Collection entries
/---

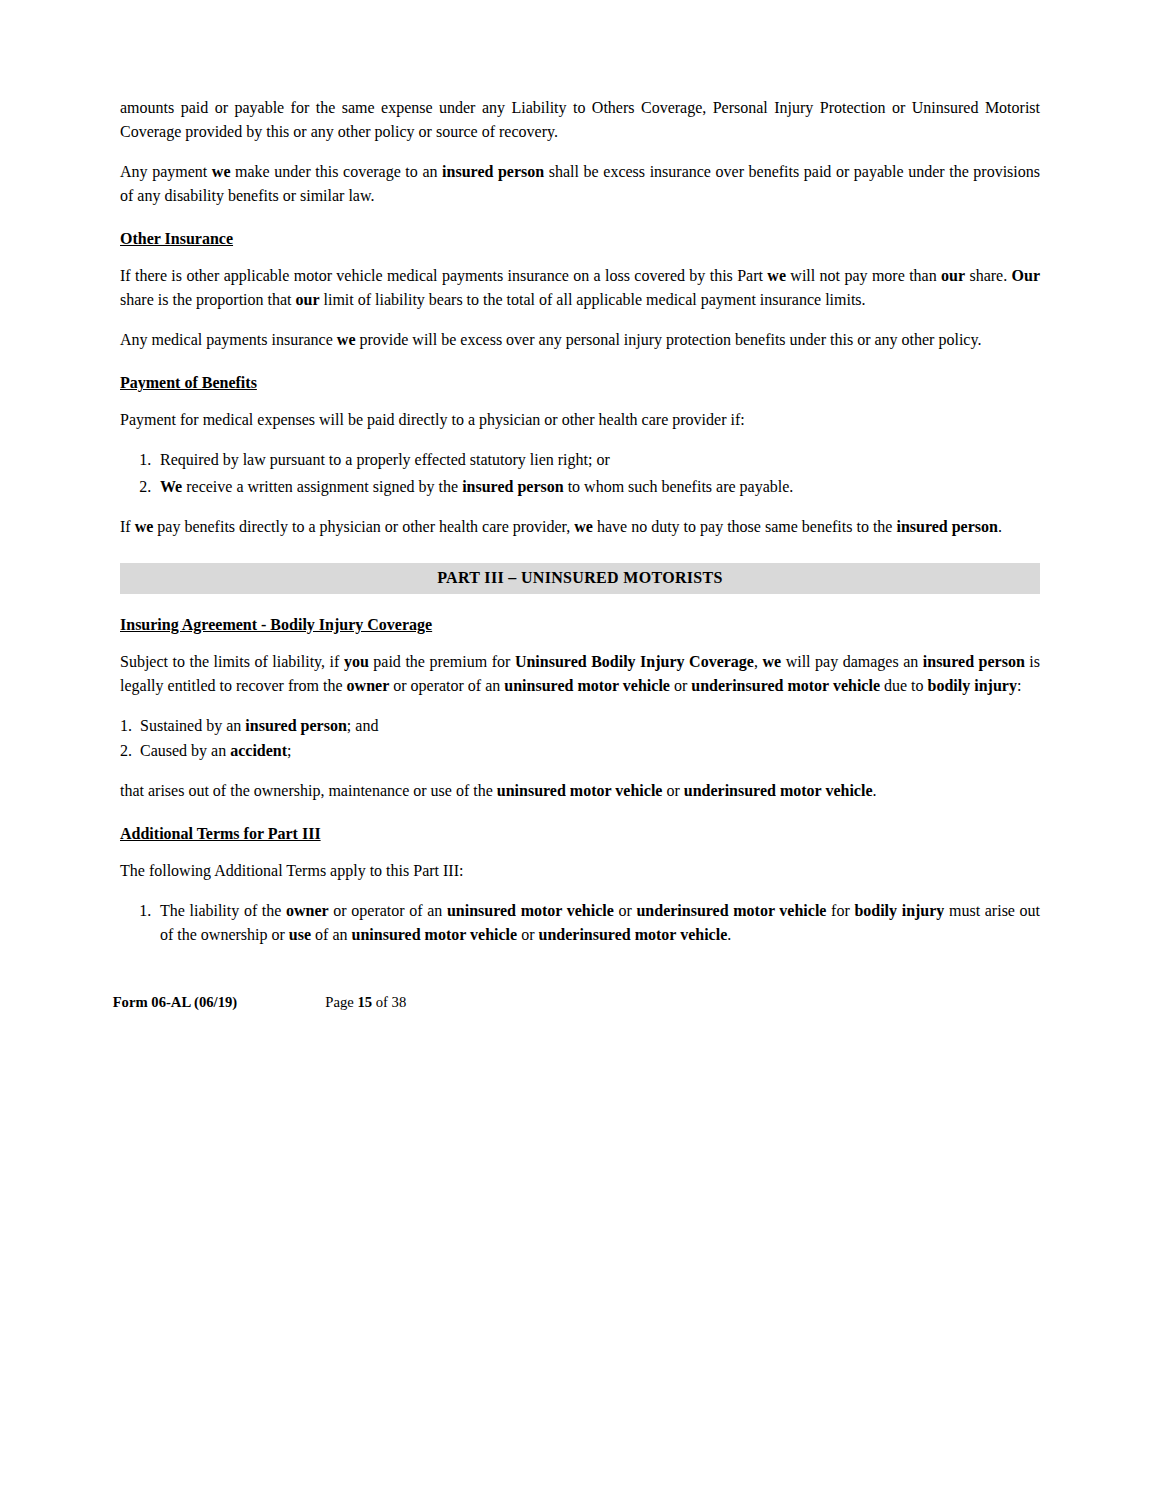amounts paid or payable for the same expense under any Liability to Others Coverage, Personal Injury Protection or Uninsured Motorist Coverage provided by this or any other policy or source of recovery.
Any payment we make under this coverage to an insured person shall be excess insurance over benefits paid or payable under the provisions of any disability benefits or similar law.
Other Insurance
If there is other applicable motor vehicle medical payments insurance on a loss covered by this Part we will not pay more than our share. Our share is the proportion that our limit of liability bears to the total of all applicable medical payment insurance limits.
Any medical payments insurance we provide will be excess over any personal injury protection benefits under this or any other policy.
Payment of Benefits
Payment for medical expenses will be paid directly to a physician or other health care provider if:
Required by law pursuant to a properly effected statutory lien right; or
We receive a written assignment signed by the insured person to whom such benefits are payable.
If we pay benefits directly to a physician or other health care provider, we have no duty to pay those same benefits to the insured person.
PART III – UNINSURED MOTORISTS
Insuring Agreement - Bodily Injury Coverage
Subject to the limits of liability, if you paid the premium for Uninsured Bodily Injury Coverage, we will pay damages an insured person is legally entitled to recover from the owner or operator of an uninsured motor vehicle or underinsured motor vehicle due to bodily injury:
1. Sustained by an insured person; and
2. Caused by an accident;
that arises out of the ownership, maintenance or use of the uninsured motor vehicle or underinsured motor vehicle.
Additional Terms for Part III
The following Additional Terms apply to this Part III:
The liability of the owner or operator of an uninsured motor vehicle or underinsured motor vehicle for bodily injury must arise out of the ownership or use of an uninsured motor vehicle or underinsured motor vehicle.
Form 06-AL (06/19) Page 15 of 38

\---

* [PROBLEM]: The range runs from the line with "The following Additional" to the last line of the entries above, both included. Restate it word for word.

* [RESULT OF THIS TASK]:
The following Additional Terms apply to this Part III:
The liability of the owner or operator of an uninsured motor vehicle or underinsured motor vehicle for bodily injury must arise out of the ownership or use of an uninsured motor vehicle or underinsured motor vehicle.
Form 06-AL (06/19) Page 15 of 38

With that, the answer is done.